KT: In April last year, the National Bank of Cambodia set an interest rate cap of 18 percent for the sector. How has this impacted or will impact MFI performance?
Mr Voeun: As you said, the new interest rate cap came into effect in April last year, but it didn’t have a huge effect on the sector that year because a lot of the clients didn’t really move to new contracts with updated terms until this year. By the end of last year, about 30 percent of our clients were still under old contracts that didn’t have the cap. In 2018 is the year where the new cap will be felt.
I believe this cap is a good move for the sector because it will make it easier for people to respect the terms and conditions of their loans and pay them back on time.
KT: Despite the cap on the interest rate, we see that the number of players in the sector continues to increase. What do you make out of this?
Mr Voeun: We don’t see new companies as a threat. We want them to enter. But we must make sure that competition is fair. New players must pay their taxes, follow the rules, etc.
Competition is good. It gives more choices to clients and helps the market develop. We are only concerned when the new players do not have licences or are not professional.
KT: We have a national election coming up this year. How do you think it will affect your business and the sector? What is your strategy for this year?
Mr Voeun: We forecast similar growth to what we’ve been experiencing in previous years. We will continue to base our business model on small loans (less than $2,000) for SMEs because we want to continue lending to people in the countryside, which is an area that many MFIs don’t service anymore. With 1.5 percent interest rate per month, we don’t turn a profit with this type of loan, but we can’t leave these small farmers behind. We want to help them raise their living standards and hope they continue using our services.

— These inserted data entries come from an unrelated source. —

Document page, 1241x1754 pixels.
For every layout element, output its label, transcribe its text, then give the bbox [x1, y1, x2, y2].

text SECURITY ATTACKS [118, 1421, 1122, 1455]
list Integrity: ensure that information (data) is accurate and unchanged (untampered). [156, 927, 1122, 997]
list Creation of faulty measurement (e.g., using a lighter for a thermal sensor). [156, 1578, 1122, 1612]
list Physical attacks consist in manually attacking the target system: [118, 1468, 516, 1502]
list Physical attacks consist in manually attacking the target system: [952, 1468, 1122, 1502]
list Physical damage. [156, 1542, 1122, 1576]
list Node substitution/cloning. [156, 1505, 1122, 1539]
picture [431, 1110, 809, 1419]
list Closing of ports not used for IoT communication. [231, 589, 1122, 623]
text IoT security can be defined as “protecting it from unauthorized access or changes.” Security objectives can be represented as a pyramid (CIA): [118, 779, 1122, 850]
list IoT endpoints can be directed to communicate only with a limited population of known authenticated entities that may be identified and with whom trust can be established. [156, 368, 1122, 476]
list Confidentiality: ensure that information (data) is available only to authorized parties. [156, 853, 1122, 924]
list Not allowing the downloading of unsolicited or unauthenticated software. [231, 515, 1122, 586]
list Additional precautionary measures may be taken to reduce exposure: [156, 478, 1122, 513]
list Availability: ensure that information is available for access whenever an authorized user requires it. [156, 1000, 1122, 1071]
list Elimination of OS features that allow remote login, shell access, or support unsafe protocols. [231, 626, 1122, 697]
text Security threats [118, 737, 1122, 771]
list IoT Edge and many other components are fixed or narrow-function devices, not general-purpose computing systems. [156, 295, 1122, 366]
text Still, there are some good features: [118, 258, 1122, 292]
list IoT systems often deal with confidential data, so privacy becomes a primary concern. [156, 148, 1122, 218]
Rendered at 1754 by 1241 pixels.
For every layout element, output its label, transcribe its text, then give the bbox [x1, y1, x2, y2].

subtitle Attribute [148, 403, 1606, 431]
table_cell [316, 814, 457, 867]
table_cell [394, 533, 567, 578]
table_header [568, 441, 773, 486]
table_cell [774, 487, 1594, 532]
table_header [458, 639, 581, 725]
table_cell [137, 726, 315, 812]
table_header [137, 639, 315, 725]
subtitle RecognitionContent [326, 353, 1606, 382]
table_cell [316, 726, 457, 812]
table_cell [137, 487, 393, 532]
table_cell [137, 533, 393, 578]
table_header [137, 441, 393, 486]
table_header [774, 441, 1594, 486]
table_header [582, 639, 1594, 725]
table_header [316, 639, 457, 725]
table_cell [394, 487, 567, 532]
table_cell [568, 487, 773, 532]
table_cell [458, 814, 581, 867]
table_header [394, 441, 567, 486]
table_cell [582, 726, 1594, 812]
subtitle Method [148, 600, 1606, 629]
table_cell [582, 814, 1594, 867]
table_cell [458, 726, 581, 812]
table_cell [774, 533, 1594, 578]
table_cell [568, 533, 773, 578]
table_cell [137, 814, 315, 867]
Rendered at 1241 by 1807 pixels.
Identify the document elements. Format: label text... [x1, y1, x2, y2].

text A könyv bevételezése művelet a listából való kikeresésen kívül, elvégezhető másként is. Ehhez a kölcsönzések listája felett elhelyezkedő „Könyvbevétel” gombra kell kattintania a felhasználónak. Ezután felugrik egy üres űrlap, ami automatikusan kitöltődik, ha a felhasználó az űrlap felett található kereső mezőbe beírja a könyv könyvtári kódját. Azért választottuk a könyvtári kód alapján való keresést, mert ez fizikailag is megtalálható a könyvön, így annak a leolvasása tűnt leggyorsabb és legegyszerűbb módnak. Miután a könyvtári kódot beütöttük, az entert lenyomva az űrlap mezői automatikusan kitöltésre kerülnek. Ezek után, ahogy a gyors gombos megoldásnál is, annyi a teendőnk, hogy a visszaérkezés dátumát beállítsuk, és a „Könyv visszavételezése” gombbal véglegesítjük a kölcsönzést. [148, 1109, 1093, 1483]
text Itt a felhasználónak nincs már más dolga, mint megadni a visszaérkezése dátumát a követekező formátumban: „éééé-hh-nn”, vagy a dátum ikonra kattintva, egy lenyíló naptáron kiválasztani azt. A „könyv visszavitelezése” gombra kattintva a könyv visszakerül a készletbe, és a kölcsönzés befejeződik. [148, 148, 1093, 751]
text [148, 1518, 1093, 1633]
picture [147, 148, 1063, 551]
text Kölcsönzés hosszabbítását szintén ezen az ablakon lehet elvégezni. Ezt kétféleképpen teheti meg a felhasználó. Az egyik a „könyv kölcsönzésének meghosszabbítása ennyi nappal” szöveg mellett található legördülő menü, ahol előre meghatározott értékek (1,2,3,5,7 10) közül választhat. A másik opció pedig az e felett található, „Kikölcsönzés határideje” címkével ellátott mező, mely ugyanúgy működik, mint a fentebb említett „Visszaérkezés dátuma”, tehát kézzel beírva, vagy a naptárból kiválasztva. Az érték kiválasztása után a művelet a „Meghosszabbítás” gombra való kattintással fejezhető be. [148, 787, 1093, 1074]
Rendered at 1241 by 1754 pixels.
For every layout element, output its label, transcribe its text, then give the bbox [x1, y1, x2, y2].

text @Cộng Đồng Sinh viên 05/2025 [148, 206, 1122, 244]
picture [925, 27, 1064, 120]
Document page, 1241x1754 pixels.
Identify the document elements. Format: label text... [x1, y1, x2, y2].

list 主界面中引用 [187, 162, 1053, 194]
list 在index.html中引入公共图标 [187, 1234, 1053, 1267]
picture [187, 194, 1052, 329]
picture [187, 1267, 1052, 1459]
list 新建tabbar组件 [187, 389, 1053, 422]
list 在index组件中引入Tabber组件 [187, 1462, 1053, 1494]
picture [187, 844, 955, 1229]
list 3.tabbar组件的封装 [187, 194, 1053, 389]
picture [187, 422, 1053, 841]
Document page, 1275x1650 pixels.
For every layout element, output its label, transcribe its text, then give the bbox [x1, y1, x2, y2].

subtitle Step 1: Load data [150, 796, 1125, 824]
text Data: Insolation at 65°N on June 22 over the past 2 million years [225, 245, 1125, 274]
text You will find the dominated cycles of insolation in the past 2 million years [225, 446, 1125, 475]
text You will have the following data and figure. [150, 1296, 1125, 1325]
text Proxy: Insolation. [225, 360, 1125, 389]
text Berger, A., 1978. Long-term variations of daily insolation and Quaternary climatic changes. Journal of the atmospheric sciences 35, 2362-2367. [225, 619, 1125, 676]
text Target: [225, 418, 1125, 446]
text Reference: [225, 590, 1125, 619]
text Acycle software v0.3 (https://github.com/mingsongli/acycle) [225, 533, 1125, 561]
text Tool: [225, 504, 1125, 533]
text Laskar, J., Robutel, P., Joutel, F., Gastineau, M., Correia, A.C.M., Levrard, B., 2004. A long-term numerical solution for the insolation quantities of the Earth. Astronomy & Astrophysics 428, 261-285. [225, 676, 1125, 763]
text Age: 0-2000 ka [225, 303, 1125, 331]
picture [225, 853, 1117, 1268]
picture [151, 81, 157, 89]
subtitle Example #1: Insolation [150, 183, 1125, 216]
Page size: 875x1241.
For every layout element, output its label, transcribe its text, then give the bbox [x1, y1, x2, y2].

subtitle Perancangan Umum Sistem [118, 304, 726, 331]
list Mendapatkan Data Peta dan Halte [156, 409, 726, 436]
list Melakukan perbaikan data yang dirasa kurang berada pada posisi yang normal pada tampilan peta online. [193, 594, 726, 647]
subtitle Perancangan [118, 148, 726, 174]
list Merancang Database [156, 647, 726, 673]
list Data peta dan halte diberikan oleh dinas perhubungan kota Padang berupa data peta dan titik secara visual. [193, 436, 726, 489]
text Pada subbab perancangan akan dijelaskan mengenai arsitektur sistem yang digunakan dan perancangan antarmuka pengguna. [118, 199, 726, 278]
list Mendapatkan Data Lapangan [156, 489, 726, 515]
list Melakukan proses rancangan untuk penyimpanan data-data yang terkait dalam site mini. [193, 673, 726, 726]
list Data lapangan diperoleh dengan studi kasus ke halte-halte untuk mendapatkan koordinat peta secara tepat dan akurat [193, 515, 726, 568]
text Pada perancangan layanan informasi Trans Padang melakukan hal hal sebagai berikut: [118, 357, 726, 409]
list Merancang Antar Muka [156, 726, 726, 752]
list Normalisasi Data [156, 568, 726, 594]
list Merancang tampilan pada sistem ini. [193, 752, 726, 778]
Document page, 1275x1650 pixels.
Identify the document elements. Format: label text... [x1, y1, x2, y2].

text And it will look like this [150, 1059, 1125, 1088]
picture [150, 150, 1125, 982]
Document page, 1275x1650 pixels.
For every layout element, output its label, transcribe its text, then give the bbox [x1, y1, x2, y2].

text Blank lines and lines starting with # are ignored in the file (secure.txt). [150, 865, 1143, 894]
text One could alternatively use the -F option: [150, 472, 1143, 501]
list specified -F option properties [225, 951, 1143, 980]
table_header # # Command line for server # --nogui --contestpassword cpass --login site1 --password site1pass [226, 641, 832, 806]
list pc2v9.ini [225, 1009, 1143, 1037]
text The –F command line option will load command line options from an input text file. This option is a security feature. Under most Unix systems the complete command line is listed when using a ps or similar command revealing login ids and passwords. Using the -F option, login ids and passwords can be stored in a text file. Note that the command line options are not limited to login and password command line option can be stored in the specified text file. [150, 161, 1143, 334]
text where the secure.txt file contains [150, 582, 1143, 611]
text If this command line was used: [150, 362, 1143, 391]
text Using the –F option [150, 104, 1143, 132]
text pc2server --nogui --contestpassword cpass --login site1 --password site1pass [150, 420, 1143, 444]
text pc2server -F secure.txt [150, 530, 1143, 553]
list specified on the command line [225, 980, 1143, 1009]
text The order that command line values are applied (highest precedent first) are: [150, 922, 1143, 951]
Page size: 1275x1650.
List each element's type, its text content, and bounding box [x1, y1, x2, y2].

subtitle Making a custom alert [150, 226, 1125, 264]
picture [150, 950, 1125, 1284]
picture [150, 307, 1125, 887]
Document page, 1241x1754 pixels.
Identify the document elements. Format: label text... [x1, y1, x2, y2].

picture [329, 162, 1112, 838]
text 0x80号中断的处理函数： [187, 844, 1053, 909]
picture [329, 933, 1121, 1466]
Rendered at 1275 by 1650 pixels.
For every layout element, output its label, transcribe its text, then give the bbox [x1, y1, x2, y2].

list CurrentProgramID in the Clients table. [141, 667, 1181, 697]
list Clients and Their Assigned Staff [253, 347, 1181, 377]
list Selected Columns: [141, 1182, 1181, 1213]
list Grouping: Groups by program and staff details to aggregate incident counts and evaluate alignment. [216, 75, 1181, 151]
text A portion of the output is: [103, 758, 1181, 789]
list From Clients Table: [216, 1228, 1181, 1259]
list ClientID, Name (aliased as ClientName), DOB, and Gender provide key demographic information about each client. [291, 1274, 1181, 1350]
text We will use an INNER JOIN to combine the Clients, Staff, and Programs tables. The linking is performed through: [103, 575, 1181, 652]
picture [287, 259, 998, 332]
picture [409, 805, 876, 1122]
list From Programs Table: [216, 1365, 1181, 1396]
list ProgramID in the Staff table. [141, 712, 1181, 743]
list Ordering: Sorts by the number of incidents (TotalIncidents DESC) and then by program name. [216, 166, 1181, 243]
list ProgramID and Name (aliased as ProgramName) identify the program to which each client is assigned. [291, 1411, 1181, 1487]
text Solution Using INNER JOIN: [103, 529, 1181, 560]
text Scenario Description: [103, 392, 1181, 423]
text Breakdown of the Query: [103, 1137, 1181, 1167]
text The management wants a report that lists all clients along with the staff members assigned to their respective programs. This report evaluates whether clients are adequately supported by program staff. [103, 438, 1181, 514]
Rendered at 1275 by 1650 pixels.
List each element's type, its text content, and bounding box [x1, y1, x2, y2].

Our vision is to focus on microbusinesses and SMEs, with loans ranging from $10,000 to $100,000, which is in line with government policy. When SMEs are strong, the economy is strong.
Finally, we are also focusing on leasing. In 2018, a lot of our growth will come from this. We are forecasting a 30 percent growth for 2018, year-on-year.
KT: Many SMEs in Cambodia complain that they face many difficulties securing new sources of finance. What’s your take on this?
Mr Voeun: This is a problem. We need to be strict about who we lend to. If not, we run the risk of them defaulting on their loans and having a high number of NPLs. If they don’t meet our requirements, we simply cannot work with them. Most SMEs that complain don’t have collateral, or are startups. They are new and need a lot of money at a very low interest, so we cannot work with them. MFIs cannot do a 10 percent rate. We have to charge at least 12 or 13 interest rate per year to turn a profit.
KT: The government recently announced plans for a new SME bank. What is your view on this?
Mr Voeun: We welcome this initiative and applaud the government’s efforts to aid the sector.
KT: What are your recommendations to strengthen the sector?
Mr Voeun: Operators must do more to help local MFIs and help the sector adopt regional and international standards. Clients, on the other hand, must be careful who they take money from, and use their money for a clear, productive purpose. All in all, we believe the outlook for the sector in the next few years is very positive. I don’t think the national elections will have a big impact on our business.